Much of this year’s crops have been wiped out, he noted, and in a nation where so many people rely on agriculture as a means of providing for themselves and their families, “obviously, this will have an effect on the overall economic situation.”

The non-profit organization International Rescue Committee declared a fundraising emergency and said that more than 30 million people were “in urgent need” as a result of the floods.

“The monsoons have devastated 495,000 dwellings, 130 bridges, and 3,000 kilometers of road since mid-June. With even more monsoon rains expected in the following weeks, Sindh and Balochistan provinces have had 784 and 500 percent more rain than usual, respectively. The IRC predicts a rapid rise in food insecurity and a serious effect on the economy as a result of the more than 4 million acres of crops devastated and the over 800,000 cattle slaughtered “said the relief group.

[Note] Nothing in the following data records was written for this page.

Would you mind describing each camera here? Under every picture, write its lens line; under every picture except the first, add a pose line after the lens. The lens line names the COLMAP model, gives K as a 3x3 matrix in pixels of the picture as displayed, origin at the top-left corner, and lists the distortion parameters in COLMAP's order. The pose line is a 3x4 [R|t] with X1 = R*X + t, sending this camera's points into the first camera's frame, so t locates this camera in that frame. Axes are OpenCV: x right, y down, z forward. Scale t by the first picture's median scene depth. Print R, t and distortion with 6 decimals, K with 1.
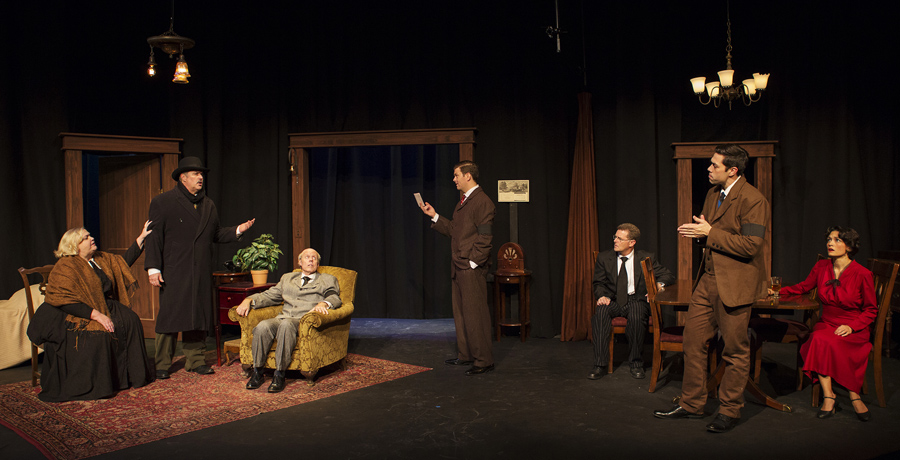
lens RADIAL K [[648.5, 0, 450.0], [0, 648.5, 230.0], [0, 0, 1]] dist [-0.004849, 0.002218]
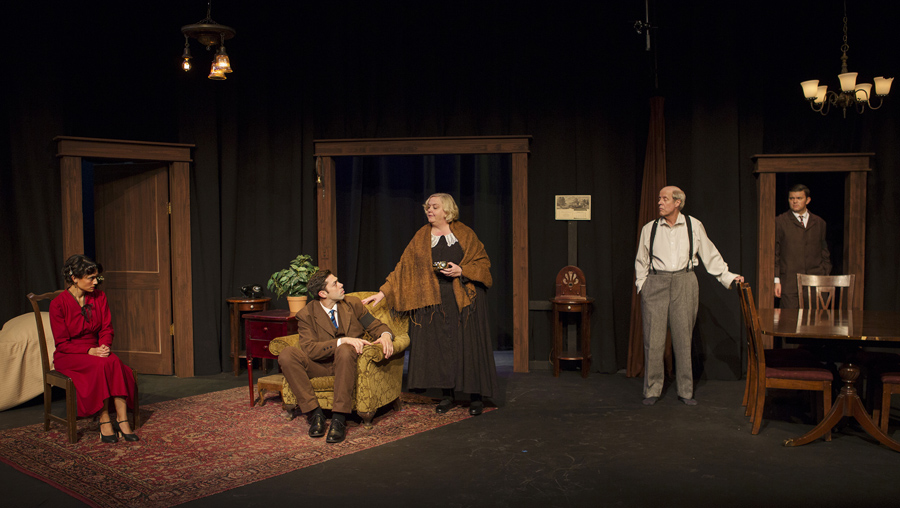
lens RADIAL K [[729.8, 0, 451.9], [0, 729.8, 264.7], [0, 0, 1]] dist [-0.002850, 0.002469]
pose [[0.999266, 0.003574, 0.038136, -0.129013], [-0.004282, 0.999820, 0.018494, 0.000265], [-0.038063, -0.018643, 0.999101, 0.012409]]
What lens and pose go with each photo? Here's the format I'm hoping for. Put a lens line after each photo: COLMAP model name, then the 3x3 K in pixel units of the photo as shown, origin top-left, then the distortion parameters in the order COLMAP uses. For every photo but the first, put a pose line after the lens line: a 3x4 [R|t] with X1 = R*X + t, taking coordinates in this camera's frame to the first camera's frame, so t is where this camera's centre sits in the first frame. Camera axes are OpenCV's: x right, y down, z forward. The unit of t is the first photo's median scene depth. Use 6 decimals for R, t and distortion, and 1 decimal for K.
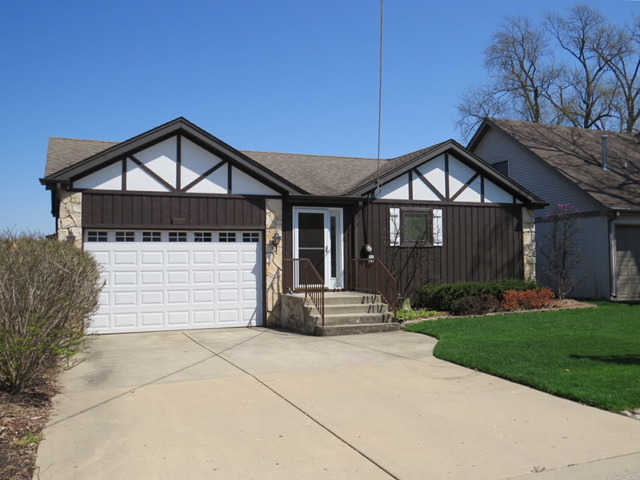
lens RADIAL K [[605.2, 0, 322.7], [0, 605.2, 242.0], [0, 0, 1]] dist [0.029588, 0.000000]
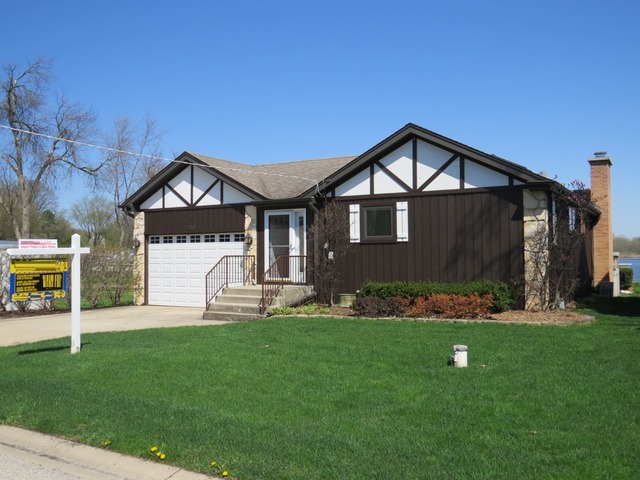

Pakistani authorities expressed similar worries and made it plain that they would want assistance from anybody who could provide it.

The foreign minister, Bhutto-Zardari, said that she expected “not just the Entire Monetary Fund, but the international community and international institutions to properly realize the amount of destruction.”

On August 29, 2022, humanitarian supplies from the United Arab Emirates is discharged at Nur Khan Airbase in the Punjab region of Pakistan to aid those affected by floods brought on by a “monster monsoon” season. Pak Ministry of Information and Broadcasting handout

The governments of the United States and the United Kingdom have each given around $1 million in emergency help, and on Monday, aircraft from Turkey and the United Arab Emirates were bringing the first foreign supplies into Pakistan.

Bhutto-Zardari said he hoped the flooding emergency would persuade the IMF’s board this week to release $1.2 billion as part of the next installments in an already-running national bailout program from the global rescue fund. Pakistan already faced high inflation, a depreciating currency, and a cash deficit.